* Problem description:
Show every line from the entries below that contains the string "verticalLabelPosition", copying each line in full.

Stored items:
_ _ _ _
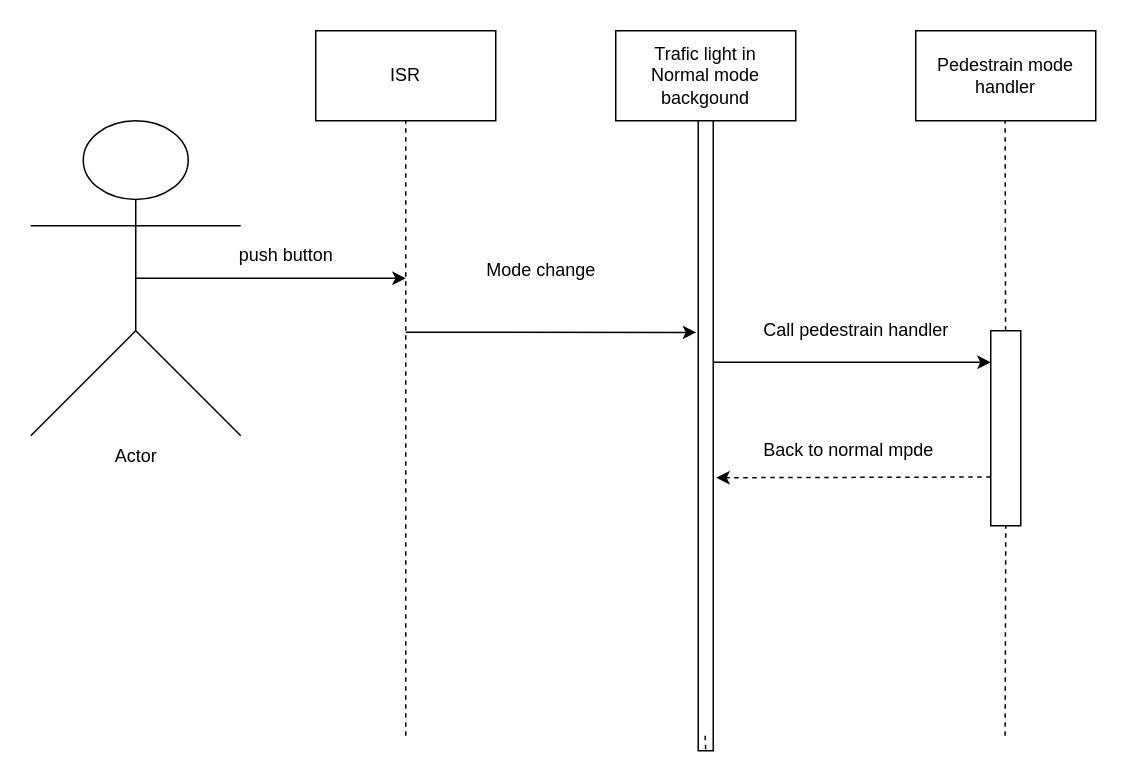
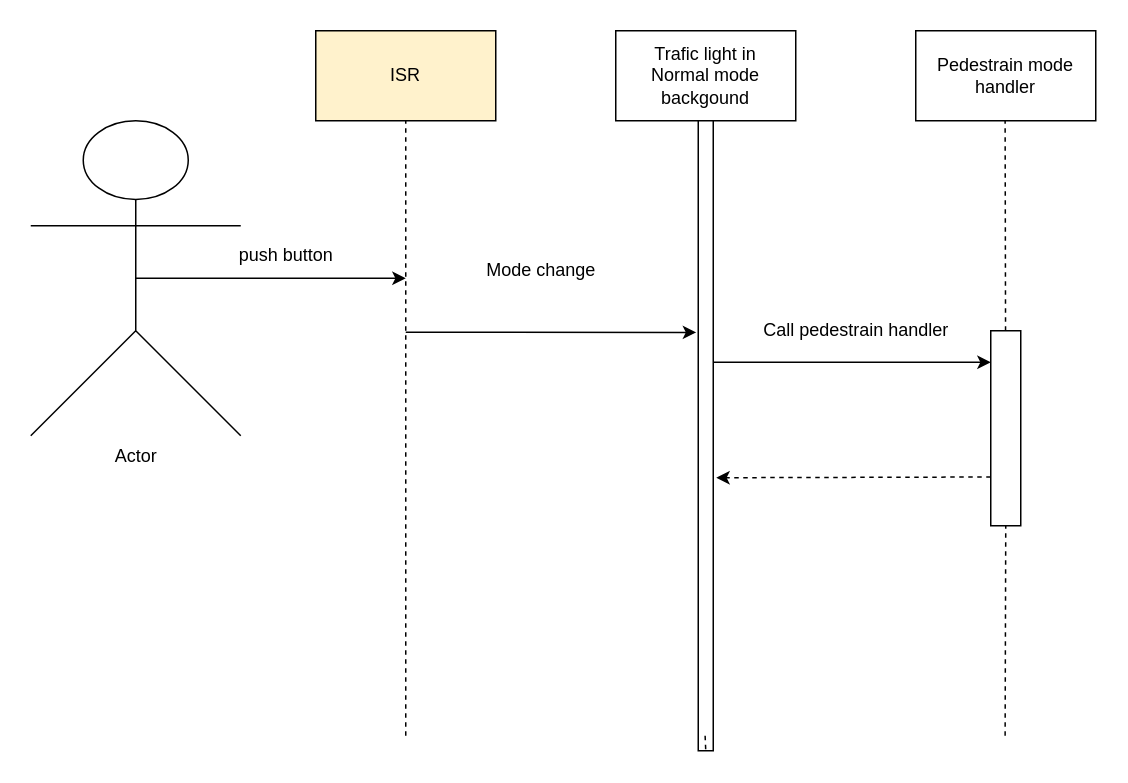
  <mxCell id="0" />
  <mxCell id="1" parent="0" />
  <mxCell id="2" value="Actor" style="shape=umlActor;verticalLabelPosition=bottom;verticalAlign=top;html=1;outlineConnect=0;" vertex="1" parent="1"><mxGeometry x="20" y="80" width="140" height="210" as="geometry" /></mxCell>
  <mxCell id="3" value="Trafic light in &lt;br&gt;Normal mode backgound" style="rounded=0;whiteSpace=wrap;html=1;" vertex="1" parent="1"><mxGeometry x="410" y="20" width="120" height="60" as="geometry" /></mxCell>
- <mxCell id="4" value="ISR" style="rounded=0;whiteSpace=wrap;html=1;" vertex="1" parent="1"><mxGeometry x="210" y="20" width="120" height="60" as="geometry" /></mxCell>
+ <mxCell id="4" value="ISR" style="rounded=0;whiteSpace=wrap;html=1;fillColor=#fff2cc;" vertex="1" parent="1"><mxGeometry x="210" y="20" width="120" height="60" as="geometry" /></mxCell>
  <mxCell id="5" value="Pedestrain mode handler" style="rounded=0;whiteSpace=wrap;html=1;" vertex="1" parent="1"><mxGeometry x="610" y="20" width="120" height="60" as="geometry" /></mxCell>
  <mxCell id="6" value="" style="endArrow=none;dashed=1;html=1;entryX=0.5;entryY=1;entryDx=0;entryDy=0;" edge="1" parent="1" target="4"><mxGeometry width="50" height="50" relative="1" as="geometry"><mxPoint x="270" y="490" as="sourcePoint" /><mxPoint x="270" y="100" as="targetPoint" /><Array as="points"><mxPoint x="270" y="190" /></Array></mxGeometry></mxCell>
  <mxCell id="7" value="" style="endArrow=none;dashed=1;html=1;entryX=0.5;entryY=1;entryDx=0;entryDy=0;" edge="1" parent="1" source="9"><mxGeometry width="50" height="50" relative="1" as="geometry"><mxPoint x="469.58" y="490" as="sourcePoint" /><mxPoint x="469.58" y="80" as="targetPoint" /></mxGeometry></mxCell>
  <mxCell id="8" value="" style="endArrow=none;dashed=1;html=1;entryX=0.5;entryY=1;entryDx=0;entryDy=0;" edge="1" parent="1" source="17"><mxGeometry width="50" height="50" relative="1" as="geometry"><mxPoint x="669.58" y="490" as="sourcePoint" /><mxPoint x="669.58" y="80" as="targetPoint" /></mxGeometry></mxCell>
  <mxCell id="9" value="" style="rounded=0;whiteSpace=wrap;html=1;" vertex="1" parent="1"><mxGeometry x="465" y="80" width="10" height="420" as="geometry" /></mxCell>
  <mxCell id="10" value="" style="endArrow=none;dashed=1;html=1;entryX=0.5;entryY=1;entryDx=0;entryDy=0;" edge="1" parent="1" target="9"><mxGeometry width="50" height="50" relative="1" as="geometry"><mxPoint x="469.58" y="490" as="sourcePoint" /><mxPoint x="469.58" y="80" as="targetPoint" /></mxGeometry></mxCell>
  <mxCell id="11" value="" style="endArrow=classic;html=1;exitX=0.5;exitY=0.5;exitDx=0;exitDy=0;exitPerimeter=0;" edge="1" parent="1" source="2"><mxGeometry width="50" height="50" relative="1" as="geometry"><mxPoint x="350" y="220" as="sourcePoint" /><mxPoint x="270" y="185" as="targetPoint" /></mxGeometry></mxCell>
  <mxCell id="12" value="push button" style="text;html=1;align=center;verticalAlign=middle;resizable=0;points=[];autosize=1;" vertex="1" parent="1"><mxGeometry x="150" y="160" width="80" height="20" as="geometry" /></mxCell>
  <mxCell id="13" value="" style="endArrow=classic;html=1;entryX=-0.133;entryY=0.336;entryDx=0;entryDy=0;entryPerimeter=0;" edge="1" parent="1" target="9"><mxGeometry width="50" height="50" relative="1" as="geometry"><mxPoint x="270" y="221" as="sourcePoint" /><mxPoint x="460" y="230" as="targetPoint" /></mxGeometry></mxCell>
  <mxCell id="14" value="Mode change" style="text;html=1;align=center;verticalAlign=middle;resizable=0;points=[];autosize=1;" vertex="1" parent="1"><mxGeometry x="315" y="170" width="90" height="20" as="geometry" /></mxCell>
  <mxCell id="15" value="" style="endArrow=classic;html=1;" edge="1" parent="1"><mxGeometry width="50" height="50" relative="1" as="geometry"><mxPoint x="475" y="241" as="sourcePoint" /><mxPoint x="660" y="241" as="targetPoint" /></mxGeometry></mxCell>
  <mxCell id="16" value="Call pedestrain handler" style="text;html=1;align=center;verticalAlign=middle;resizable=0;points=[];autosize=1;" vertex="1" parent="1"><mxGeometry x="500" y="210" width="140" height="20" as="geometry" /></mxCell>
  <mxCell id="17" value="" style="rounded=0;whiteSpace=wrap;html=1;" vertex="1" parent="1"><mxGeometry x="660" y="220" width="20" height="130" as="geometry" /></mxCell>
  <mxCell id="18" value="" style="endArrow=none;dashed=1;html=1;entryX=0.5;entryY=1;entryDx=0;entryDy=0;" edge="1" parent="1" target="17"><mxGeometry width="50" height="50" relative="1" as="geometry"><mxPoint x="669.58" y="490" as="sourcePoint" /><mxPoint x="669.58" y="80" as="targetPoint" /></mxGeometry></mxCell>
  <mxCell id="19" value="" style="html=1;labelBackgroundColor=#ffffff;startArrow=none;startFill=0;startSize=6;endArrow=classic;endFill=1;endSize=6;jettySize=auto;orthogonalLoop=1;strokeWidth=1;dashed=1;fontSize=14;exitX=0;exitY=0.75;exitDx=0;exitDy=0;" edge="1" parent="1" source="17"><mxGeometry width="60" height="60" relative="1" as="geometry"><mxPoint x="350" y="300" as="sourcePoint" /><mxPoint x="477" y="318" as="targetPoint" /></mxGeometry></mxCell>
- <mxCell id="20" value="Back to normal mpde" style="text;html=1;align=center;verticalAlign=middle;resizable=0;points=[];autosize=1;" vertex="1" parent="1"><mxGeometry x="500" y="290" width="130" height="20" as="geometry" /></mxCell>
_ _ _ _
* Output:
  <mxCell id="2" value="Actor" style="shape=umlActor;verticalLabelPosition=bottom;verticalAlign=top;html=1;outlineConnect=0;" vertex="1" parent="1"><mxGeometry x="20" y="80" width="140" height="210" as="geometry" /></mxCell>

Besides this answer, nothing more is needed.